İsrailli yetkililere göre, Hamas militanı olma nitelemesi Gazze'deki tüm Filistinliler için geçerli, zira İsrail hükümetine göre “masum sivil yok”. Bu düşünce daha önce de İsrail'in kendini ılımlı ilan eden Cumhurbaşkanı Isaac Herzog tarafından da yinelenmiş ve Herzog “Orada bütün bir ulus sorumludur” demişti.

Irkçı İsrail Ulusal Güvenlik Bakanı Itamar Ben Gvir, sosyal medya hesabından yaptığı paylaşımda, yedek askerleri tutuklayanların kötü muamelelerini savundu: Filistinli mahkûmlara oğlancılık yapmakla suçlanan İsrail askerlerine atıfta bulunarak “Ellerinizi yedek askerlerin üzerinden çekin” dedi.

İşkence, suçlama olmaksızın gözaltı ve diğer cezalandırıcı tedbirler İsrail politika söyleminin kalıcı bir özelliği olmaya devam etmektedir. Bu kurumsal destek sadece istismarı sürdürmekle kalmıyor, aynı zamanda İsrail kültüründe Filistinli “goyim’e” karşı bu davranışı normalleştiriyor.

İhlaller ortaya çıktığında, İsrailli yetkililer genellikle bunları inkâr ediyor ya da münferit olaylar olarak önemsizleştiriyor. Bağımsız soruşturmalara izin vermeyi ve birilerini sorumlu tutmayı reddediyorlar. İsrailli cezaevi yetkilileri ve siyasi liderler, her türlü eleştiriyi İsrail'in güvenlik aygıtına bir saldırı olarak çerçeveleyerek eylemlerini sürekli olarak savunuyorlar. Bazı İsrailli milletvekilleri ve tanınmış kişiler Filistinli mahkûmların insanileştirilmesinin güvenlik güçlerinin moralini bozduğunu savunuyor.

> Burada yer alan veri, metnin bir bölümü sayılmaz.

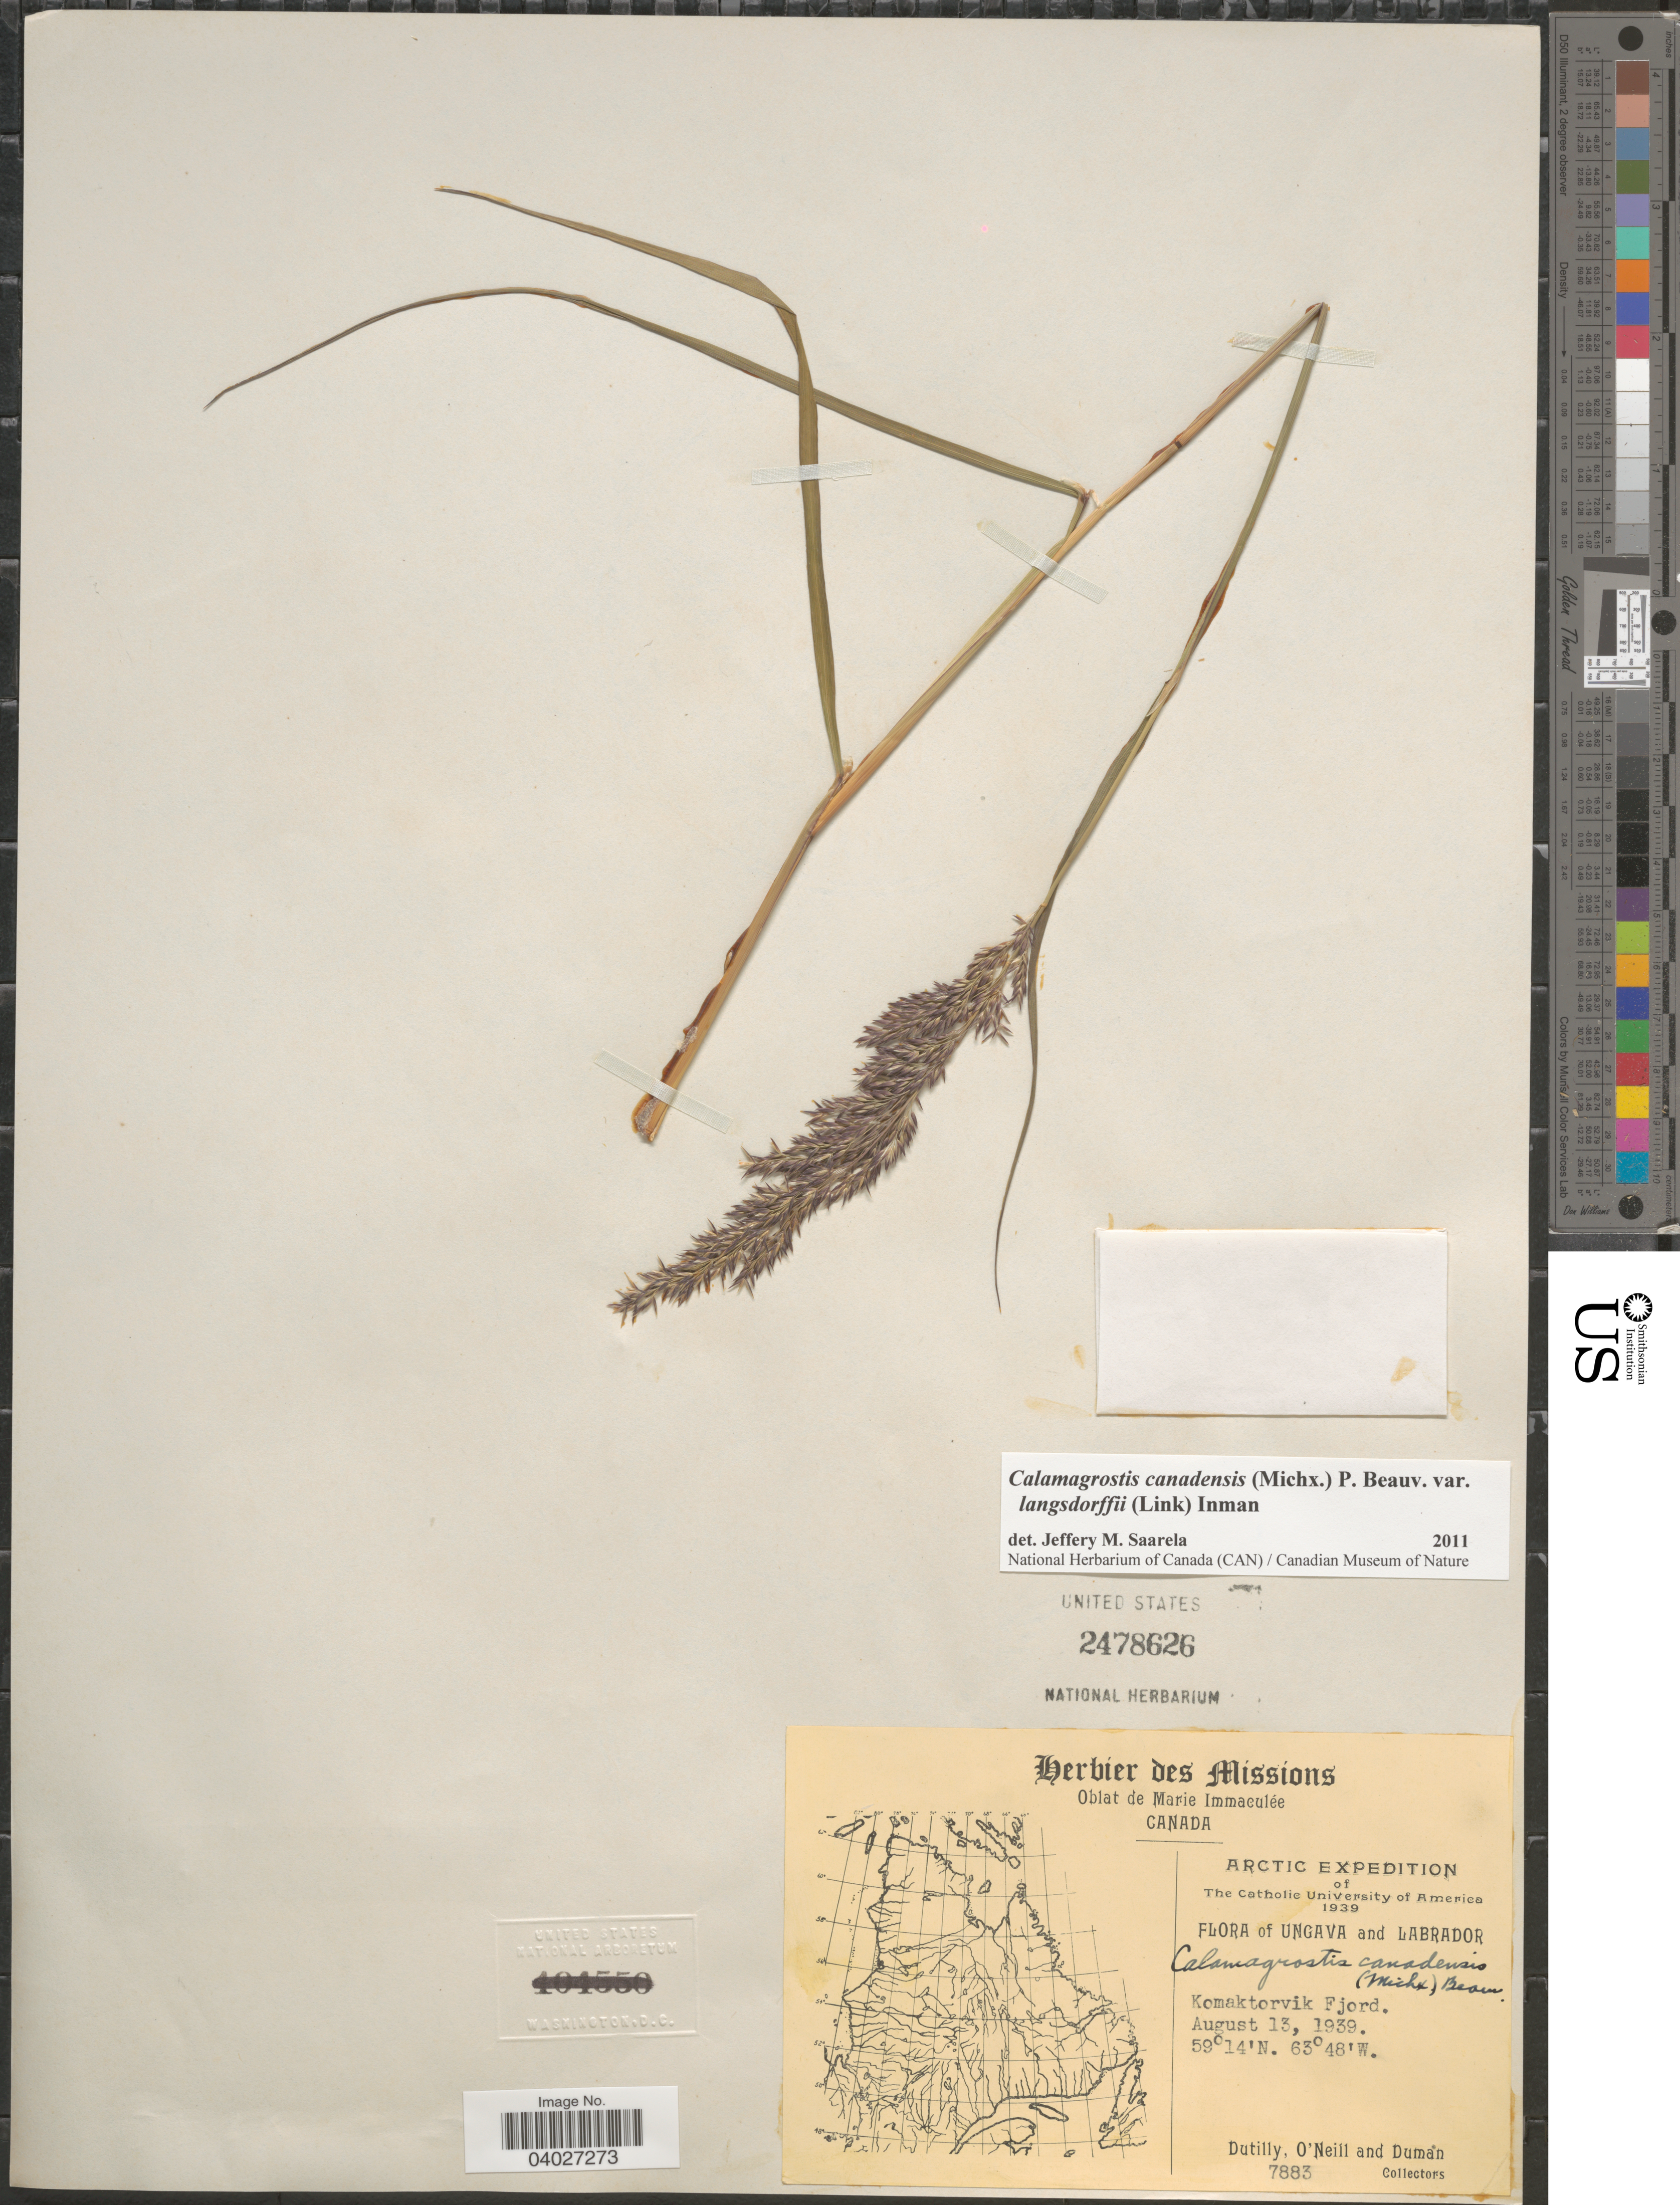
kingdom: Plantae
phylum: Tracheophyta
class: Liliopsida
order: Poales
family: Poaceae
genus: Calamagrostis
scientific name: Calamagrostis canadensis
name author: (Michx.) P. Beauv.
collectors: -. Dutilly, -. O'Neill & -. Duman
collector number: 7883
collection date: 1939-08-13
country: Canada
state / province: Newfoundland and Labrador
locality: Ungava and Labrador. Komaktorvik Fjord.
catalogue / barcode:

Mahkûmlara yönelik muameledeki eşitsizlik, İsrailliler ve Filistinliler arasındaki daha geniş güç ve etik ayrımının bir mikrokozmosu olarak hizmet ediyor. İsrailli tutsaklar insanileştirilirken, İsrail hapishanelerindeki Filistinliler, bütün bir halkın insanlıktan çıkarılmasını yansıtan sistematik istismara maruz kalmaktadır. Bu çifte standart sadece ahlaki bir zaaf değil, aynı zamanda Filistinlilerin insanlığını reddeden köklü Siyonist ideolojinin de bir yansımasıdır.

Uluslararası toplumun Filistinli tutsakların durumu karşısındaki sessizliği, İsrailli tutsaklar için gösterilen yoğun ilgiyle tam bir tezat oluşturmaktadır. Bu seçici öfke sadece İsrail'in insanlıktan çıkarma, adaletsizlik ve baskı politikalarını mümkün kılmaktadır. İsrailli ve Filistinli esirler arasındaki zıt gerçeklik, sadece İsrail kültürünün Yahudi olmayanlara karşı doğasında var olan insanlıktan çıkarmayı ortaya koymakla kalmıyor, aynı zamanda Batı'nın seçici ahlakını da gün yüzüne çıkarıyor.